[[ SOURCE DATA open ]]

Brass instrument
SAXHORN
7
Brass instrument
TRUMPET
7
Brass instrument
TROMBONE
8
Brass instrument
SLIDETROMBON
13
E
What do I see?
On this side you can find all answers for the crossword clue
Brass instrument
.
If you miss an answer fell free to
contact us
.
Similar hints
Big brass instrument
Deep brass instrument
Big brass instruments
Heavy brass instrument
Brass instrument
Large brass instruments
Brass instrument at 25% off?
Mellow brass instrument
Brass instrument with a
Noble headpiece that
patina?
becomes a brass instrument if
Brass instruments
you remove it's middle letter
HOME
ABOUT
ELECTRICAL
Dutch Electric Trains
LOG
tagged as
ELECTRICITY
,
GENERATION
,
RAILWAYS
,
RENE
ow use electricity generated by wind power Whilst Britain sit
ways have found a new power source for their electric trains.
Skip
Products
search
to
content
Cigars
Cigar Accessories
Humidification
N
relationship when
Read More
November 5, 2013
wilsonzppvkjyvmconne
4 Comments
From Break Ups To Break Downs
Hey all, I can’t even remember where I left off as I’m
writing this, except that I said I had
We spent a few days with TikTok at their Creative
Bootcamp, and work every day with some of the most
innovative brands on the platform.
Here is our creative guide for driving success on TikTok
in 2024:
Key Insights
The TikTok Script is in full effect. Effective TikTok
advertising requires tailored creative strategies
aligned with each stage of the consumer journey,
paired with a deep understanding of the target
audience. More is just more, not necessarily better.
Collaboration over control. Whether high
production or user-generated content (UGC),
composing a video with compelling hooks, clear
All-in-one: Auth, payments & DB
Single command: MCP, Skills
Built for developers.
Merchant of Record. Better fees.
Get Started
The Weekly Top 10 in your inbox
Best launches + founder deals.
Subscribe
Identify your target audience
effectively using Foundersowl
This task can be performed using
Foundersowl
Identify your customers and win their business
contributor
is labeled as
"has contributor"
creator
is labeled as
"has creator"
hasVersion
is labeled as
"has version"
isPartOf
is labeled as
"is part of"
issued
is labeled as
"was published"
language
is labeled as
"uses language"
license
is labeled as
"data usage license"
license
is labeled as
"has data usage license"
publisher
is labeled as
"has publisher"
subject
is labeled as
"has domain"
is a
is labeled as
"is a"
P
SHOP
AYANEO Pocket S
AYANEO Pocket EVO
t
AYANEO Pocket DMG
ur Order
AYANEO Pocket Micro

[[ SOURCE DATA closed ]]

Each line above is to be restated exactly as it stands.

FINAL ANSWER:
Brass instrument
SAXHORN
7
Brass instrument
TRUMPET
7
Brass instrument
TROMBONE
8
Brass instrument
SLIDETROMBON
13
E
What do I see?
On this side you can find all answers for the crossword clue
Brass instrument
.
If you miss an answer fell free to
contact us
.
Similar hints
Big brass instrument
Deep brass instrument
Big brass instruments
Heavy brass instrument
Brass instrument
Large brass instruments
Brass instrument at 25% off?
Mellow brass instrument
Brass instrument with a
Noble headpiece that
patina?
becomes a brass instrument if
Brass instruments
you remove it's middle letter
HOME
ABOUT
ELECTRICAL
Dutch Electric Trains
LOG
tagged as
ELECTRICITY
,
GENERATION
,
RAILWAYS
,
RENE
ow use electricity generated by wind power Whilst Britain sit
ways have found a new power source for their electric trains.
Skip
Products
search
to
content
Cigars
Cigar Accessories
Humidification
N
relationship when
Read More
November 5, 2013
wilsonzppvkjyvmconne
4 Comments
From Break Ups To Break Downs
Hey all, I can’t even remember where I left off as I’m
writing this, except that I said I had
We spent a few days with TikTok at their Creative
Bootcamp, and work every day with some of the most
innovative brands on the platform.
Here is our creative guide for driving success on TikTok
in 2024:
Key Insights
The TikTok Script is in full effect. Effective TikTok
advertising requires tailored creative strategies
aligned with each stage of the consumer journey,
paired with a deep understanding of the target
audience. More is just more, not necessarily better.
Collaboration over control. Whether high
production or user-generated content (UGC),
composing a video with compelling hooks, clear
All-in-one: Auth, payments & DB
Single command: MCP, Skills
Built for developers.
Merchant of Record. Better fees.
Get Started
The Weekly Top 10 in your inbox
Best launches + founder deals.
Subscribe
Identify your target audience
effectively using Foundersowl
This task can be performed using
Foundersowl
Identify your customers and win their business
contributor
is labeled as
"has contributor"
creator
is labeled as
"has creator"
hasVersion
is labeled as
"has version"
isPartOf
is labeled as
"is part of"
issued
is labeled as
"was published"
language
is labeled as
"uses language"
license
is labeled as
"data usage license"
license
is labeled as
"has data usage license"
publisher
is labeled as
"has publisher"
subject
is labeled as
"has domain"
is a
is labeled as
"is a"
P
SHOP
AYANEO Pocket S
AYANEO Pocket EVO
t
AYANEO Pocket DMG
ur Order
AYANEO Pocket Micro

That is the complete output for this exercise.